Ordonnances étrangères
Un aéroport est un monde sans frontières où se croisent toutes les nationalités. Au comptoir, que faire face aux ordonnances de toutes provenances ?
De telles ordonnances posent un problème juridique épineux car non clarifié à ce jour. Le Conseil national de l’ordre des pharmaciens estime que la délivrance d’ordonnances émanant de praticiens étrangers, hors Union européenne, constitue une infraction au Code de la santé publique. Or, selon le Conseil d’Etat (CE, 26 octobre 2005, req. n° 270229 et 270230), il n’est pas interdit de délivrer une ordonnance provenant d’un médecin étranger, y compris lorsque celui-ci exerce hors UE.
Les horaires
Ils peuvent être calés sur l’activité de l’aéroport ou de la gare. Pour cela, le titulaire s’entourera du personnel nécessaire, sous réserve de respecter les obligations édictées par le Code de la santé publique, le Code du travail, la convention collective et, le cas échéant, le contrat de travail.

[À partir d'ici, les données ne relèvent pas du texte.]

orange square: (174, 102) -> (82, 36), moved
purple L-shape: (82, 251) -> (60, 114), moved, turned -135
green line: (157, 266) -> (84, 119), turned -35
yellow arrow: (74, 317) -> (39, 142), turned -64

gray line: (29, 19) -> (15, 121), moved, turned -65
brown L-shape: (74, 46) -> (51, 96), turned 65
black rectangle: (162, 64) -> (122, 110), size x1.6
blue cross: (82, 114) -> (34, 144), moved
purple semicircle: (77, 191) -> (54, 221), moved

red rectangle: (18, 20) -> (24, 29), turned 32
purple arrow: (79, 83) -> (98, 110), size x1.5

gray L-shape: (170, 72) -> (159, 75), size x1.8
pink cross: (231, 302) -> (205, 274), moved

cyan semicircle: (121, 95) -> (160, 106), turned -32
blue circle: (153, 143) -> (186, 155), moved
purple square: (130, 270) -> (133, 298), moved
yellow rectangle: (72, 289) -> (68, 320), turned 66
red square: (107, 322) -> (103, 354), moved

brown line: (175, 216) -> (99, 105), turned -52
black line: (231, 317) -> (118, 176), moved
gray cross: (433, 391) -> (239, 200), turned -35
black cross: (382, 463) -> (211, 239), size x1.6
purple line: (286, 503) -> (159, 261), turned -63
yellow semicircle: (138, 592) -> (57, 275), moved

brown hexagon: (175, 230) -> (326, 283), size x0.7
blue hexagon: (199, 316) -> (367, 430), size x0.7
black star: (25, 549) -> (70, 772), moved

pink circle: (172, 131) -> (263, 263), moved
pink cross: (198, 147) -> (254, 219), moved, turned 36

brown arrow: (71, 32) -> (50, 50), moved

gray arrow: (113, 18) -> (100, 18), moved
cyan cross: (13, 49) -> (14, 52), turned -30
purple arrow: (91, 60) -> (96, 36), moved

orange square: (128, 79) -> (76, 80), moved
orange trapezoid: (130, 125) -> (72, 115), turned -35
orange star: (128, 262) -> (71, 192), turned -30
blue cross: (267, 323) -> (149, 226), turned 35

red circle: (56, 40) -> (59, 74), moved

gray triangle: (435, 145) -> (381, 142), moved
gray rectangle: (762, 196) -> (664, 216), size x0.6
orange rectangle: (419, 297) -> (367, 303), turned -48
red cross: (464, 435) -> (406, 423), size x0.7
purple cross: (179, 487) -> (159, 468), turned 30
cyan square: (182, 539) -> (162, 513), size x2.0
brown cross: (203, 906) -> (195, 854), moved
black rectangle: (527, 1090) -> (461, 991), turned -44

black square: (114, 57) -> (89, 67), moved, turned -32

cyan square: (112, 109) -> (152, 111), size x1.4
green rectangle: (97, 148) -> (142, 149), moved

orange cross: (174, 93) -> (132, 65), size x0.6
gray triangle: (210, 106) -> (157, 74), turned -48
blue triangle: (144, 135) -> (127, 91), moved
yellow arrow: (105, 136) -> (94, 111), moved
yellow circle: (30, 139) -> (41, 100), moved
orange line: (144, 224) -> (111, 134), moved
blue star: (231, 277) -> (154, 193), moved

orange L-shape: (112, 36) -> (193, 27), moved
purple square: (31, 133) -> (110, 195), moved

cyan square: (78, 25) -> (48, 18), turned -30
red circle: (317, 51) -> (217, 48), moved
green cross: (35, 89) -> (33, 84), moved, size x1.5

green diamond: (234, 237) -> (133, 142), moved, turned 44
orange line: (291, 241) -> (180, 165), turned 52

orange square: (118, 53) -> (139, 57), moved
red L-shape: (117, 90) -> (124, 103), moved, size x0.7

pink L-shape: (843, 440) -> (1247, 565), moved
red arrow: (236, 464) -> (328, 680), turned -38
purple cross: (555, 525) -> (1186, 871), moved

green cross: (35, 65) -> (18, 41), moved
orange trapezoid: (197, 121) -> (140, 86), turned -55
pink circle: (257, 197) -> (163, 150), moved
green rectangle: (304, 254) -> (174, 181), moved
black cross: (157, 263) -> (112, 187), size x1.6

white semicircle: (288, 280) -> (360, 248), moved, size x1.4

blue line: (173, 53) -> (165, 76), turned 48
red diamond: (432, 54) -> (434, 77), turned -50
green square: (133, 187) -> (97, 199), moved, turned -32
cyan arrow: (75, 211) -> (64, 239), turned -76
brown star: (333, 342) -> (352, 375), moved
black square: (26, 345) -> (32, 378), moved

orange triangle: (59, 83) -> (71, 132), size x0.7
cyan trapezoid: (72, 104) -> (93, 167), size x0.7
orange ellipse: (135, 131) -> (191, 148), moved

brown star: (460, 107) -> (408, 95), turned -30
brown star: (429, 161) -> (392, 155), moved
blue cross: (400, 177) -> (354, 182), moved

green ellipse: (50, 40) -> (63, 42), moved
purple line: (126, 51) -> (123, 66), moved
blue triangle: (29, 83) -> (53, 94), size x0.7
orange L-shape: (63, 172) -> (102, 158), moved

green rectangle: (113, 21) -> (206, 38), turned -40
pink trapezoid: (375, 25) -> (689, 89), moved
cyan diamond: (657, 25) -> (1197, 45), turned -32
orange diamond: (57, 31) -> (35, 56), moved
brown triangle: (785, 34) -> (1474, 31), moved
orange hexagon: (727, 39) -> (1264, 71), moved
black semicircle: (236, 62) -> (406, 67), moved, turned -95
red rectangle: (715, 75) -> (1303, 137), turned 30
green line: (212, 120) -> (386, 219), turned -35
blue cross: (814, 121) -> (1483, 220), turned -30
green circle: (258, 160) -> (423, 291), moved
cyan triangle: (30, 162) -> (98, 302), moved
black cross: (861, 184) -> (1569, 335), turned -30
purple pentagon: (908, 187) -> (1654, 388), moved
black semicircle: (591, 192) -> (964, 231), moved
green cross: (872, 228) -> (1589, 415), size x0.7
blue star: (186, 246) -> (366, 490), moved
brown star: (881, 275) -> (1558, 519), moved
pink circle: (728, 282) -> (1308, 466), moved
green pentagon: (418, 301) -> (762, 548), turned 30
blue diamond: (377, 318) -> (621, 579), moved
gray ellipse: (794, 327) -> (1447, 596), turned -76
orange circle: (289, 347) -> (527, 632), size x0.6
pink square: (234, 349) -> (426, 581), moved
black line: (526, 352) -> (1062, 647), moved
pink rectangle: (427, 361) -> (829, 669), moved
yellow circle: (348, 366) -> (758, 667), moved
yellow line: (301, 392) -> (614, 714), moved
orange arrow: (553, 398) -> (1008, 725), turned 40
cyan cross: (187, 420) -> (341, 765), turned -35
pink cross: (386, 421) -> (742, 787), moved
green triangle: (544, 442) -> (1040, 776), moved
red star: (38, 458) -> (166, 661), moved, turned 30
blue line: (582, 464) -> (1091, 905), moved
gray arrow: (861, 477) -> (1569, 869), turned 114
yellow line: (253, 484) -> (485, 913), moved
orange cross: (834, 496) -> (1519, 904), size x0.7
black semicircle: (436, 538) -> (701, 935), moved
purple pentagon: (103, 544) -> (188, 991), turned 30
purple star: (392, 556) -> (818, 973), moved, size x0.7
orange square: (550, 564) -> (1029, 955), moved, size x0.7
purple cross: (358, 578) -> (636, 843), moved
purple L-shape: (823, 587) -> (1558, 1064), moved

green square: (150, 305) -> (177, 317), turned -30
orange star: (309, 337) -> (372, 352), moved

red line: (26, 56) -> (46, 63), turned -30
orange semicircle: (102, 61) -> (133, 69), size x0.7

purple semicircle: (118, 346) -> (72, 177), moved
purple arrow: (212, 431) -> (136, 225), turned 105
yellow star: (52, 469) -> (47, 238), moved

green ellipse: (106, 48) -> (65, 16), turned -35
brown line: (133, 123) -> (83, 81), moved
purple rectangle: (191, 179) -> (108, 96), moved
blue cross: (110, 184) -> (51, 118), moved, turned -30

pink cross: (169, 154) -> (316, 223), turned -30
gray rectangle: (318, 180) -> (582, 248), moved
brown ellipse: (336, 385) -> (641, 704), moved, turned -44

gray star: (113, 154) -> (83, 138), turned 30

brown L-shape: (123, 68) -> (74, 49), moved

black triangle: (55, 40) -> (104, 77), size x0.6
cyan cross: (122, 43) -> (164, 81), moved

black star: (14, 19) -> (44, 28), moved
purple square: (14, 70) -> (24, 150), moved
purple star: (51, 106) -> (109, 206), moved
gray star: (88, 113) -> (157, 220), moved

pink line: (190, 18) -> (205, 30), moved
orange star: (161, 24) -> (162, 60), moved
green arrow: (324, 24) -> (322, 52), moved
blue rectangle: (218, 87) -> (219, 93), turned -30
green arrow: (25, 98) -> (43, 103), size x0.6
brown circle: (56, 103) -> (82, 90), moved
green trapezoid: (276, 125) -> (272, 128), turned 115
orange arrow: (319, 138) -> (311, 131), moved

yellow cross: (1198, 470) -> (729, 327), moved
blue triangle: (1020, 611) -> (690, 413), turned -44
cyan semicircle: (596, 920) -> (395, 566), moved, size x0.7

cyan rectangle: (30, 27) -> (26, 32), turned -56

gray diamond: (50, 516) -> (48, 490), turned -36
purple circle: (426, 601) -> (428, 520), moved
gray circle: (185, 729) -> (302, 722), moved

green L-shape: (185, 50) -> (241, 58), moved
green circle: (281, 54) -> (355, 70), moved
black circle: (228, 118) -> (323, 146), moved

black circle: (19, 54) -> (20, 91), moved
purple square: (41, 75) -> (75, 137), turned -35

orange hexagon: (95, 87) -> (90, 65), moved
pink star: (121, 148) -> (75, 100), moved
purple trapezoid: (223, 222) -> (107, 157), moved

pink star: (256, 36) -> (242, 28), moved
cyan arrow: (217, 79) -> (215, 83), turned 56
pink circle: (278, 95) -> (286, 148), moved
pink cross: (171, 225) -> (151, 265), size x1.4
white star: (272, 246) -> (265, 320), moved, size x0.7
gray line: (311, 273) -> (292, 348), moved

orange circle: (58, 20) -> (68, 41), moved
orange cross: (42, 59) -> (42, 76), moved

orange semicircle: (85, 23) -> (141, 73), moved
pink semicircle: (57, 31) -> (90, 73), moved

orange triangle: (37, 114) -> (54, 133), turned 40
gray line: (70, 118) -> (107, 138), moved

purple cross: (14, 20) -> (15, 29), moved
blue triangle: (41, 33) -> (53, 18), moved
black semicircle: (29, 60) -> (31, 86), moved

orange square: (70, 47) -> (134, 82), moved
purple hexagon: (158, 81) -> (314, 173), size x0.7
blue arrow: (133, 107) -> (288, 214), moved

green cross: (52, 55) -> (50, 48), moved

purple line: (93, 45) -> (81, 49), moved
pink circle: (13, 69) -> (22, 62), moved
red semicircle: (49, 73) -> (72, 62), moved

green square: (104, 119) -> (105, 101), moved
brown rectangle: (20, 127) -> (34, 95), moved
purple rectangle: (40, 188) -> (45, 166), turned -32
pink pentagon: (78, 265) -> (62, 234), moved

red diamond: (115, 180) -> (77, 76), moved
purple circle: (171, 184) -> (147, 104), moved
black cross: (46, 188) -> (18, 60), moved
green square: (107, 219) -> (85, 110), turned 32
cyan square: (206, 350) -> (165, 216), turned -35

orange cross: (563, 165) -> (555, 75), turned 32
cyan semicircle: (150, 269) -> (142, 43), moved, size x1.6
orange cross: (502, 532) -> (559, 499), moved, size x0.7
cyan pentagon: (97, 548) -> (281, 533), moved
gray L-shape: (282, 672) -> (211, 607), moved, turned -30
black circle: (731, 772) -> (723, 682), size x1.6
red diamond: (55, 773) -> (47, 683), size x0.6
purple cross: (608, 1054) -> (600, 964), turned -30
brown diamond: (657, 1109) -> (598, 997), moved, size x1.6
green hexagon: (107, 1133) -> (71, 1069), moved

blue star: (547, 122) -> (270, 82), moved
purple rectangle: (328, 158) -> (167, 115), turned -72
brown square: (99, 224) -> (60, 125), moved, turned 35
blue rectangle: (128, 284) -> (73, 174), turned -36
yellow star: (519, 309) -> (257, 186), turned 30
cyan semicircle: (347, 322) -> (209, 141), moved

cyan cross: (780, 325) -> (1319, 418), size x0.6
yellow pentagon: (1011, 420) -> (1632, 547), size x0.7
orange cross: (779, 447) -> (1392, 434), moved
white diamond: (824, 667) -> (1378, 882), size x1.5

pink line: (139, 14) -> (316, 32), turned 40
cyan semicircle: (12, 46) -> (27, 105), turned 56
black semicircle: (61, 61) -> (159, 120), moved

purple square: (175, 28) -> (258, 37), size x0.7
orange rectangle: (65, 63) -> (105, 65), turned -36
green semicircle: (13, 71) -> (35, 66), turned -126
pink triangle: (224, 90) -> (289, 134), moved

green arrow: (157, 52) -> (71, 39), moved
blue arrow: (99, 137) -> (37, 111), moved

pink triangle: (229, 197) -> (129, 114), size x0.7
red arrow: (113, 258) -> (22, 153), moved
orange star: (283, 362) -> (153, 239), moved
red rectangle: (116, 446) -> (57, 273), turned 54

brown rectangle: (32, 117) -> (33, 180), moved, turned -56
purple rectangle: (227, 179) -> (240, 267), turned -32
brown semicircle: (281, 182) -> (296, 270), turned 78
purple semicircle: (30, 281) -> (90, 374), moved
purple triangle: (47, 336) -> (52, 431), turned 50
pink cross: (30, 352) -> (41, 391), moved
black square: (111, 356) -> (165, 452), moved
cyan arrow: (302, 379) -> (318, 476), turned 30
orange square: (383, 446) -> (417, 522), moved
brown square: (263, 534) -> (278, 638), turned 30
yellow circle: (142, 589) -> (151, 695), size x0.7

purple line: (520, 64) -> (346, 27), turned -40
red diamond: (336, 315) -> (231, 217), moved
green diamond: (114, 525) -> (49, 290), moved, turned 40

Ainsi, toutes les règles sociales applicables au temps et horaires de travail sont de rigueur (travail salarié au maximum de 10 heures par jour, de 44 heures par semaines sur 12 semaines consécutives ; quota maximum de 150 heures supplémentaires par an ; pas de coupure quotidienne excédant 3 heures, 2 heures pour les temps partiels ; un jour et demi de repos consécutif obligatoire…). Le contrat de travail peut prévoir que le salarié travaille le dimanche, indique Alain Fallourd.
L’ouverture dominicale peut être imposée par l’aéroport ou la chambre de commerce et d’industrie.
Bonus de salaire pour
le personnel polyglotte
L’utilisation régulière au comptoir d’une langue étrangère donne droit à une bonification de 8 % sur le salaire minimum. Cette majoration est de 4 % par langue supplémentaire pratiquée (article 8 des dispositions générales de la convention collective de la pharmacie d’officine).